Dan Alfred melihat jejak airmata yang seakan masih bisa diraba di pipi Natalya—tak begitu yakin ia apakah itu, entah sisa kesedihan karena tanah dan orang-orangnya yang digulung musuh, ataukah ketika melepas orang-orangnya untuk bermigrasi. Tapi ada pula kegarangan Kursk pada keningnya, kenangan tentang penerobosan untuk Berin di matanya, dan ia juga menyimpan determinasi yang serupa di balik dahinya. Alfred menghidu aroma hutan Byelovezha ketika menyentuh rambut yang jatuh di depan telinganya—dan ketika ia menyisipkannya ke belakang telinga, ia mampu mendengar alir air hutan yang pasti dirindukan Natalya dan disimpannya di suatu tempat di sekitar telinganya.
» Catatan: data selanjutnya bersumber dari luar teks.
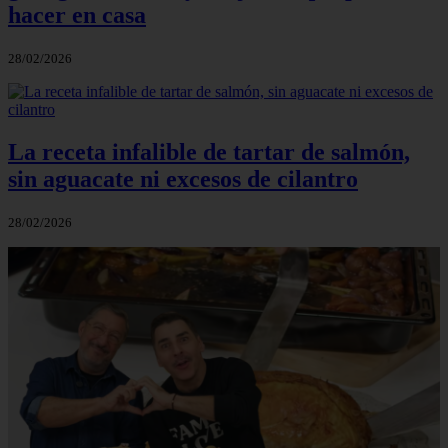
hacer en casa
28/02/2026
La receta infalible de tartar de salmón,
sin aguacate ni excesos de cilantro
28/02/2026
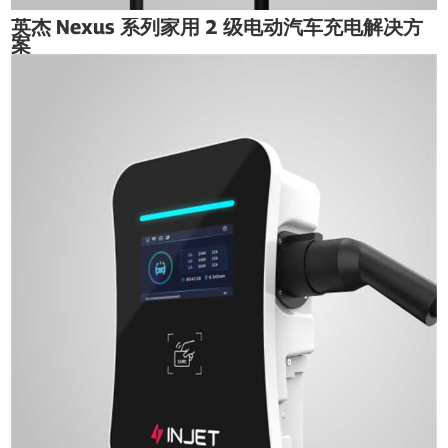
英杰 Nexus 系列家用 2 级电动汽车充电解决方
案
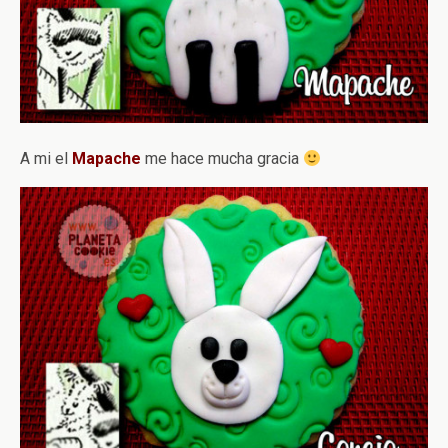
A mi el
Mapache
me hace mucha gracia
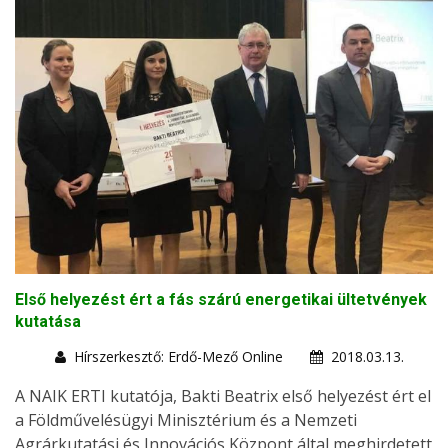
Első helyezést ért a fás szárú energetikai ültetvények
kutatása
Hírszerkesztő: Erdő-Mező Online
2018.03.13.
A NAIK ERTI kutatója, Bakti Beatrix első helyezést ért el
a Földművelésügyi Minisztérium és a Nemzeti
Agrárkutatási és Innovációs Központ által meghirdetett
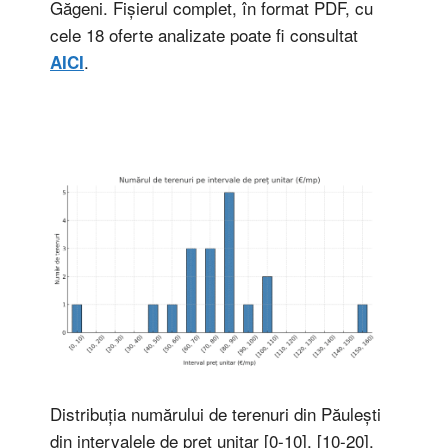
Găgeni. Fișierul complet, în format PDF, cu
cele 18 oferte analizate poate fi consultat
.
AICI
Distribuția numărului de terenuri din Păulești
din intervalele de preț unitar [0-10], [10-20],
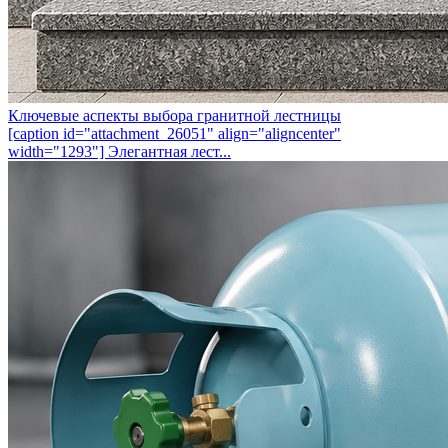
Ключевые аспекты выбора гранитной лестницы
[caption id="attachment_26051" align="aligncenter"
width="1293"] Элегантная лест...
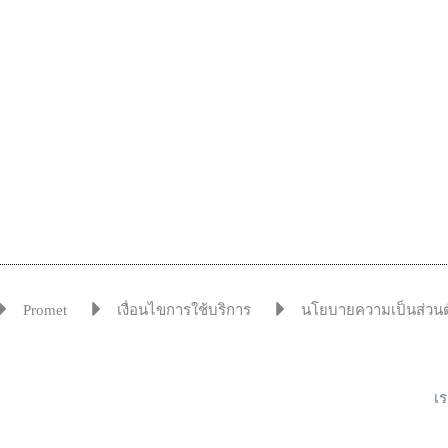
Promet
เงื่อนไขการใช้บริการ
นโยบายความเป็นส่วนต
เร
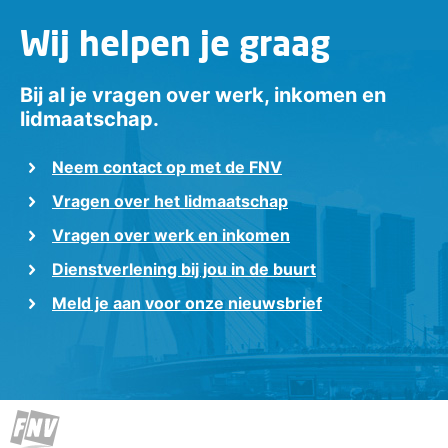
Wij helpen je graag
Bij al je vragen over werk, inkomen en
lidmaatschap.
Neem contact op met de FNV
Vragen over het lidmaatschap
Vragen over werk en inkomen
Dienstverlening bij jou in de buurt
Meld je aan voor onze nieuwsbrief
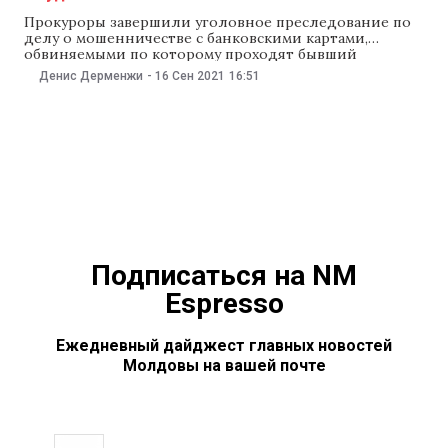
Прокуроры завершили уголовное преследование по
делу о мошенничестве с банковскими картами,
обвиняемыми по которому проходят бывший
директор тюрьмы № 18 в Бранештах Виорел Перчун и
Денис Дерменжи
-
16 Сен 2021
16:51
семь бывших и нынешних заключенных этой тюрьмы.
Как сообщили 16 сентября в Генпрокуратуре, дело
направили в суд. «Прокуратура Кишинева завершила и
направила в суд уголовное
Подписаться на NM
Espresso
Ежедневный дайджест главных новостей
Молдовы на вашей почте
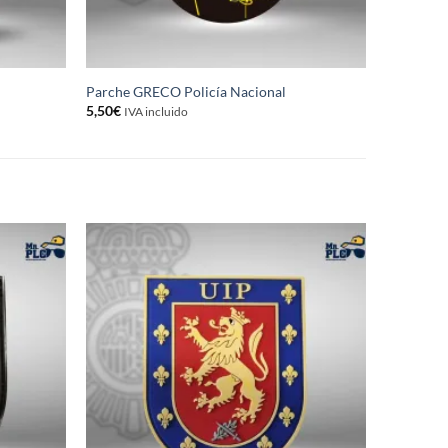
Parche GRECO Policía Nacional
5,50
€
IVA incluido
"Aku pulang," bisik Alfred.

Natalya menyentuh jari Alfred yang masih bertahan.

"Hello. Selamat datang."

Alfred ragu, tetapi ia masih menawarkan untuk sebuah pelukan; tangan terentang dan kepala terangguk.

Natalya menyerah.

Alfred merangkul punggung Natalya, rambutnya sedikit kasar karena debu—apakah ia menerobos Texas untuk menemukan pemukiman baru untuk para imigran? Lalu ia menutup mata.

Natalya menemukan bahwa punggung Alfred jauh lebih lebar dan tegap daripada yang ia sangka—dan di situlah tersimpan kenangan sejarah yang semakin jauh, jauh dari mereka semua. Dan ia jauh lebih tinggi. Natalya menghidu bau mesiu perang yang memabukkan—tetapi ia bertahan.

"Apalagi yang kita cari setelah ini?"

Natalya menutup mata. "Mengobati seluruhnya yang terluka."

end.


a/n: jadi ... ini settingnya victory-day di amerika. saya sengaja tidak memberikan tanggal spesifik. oh yeah, selamat hari minggu!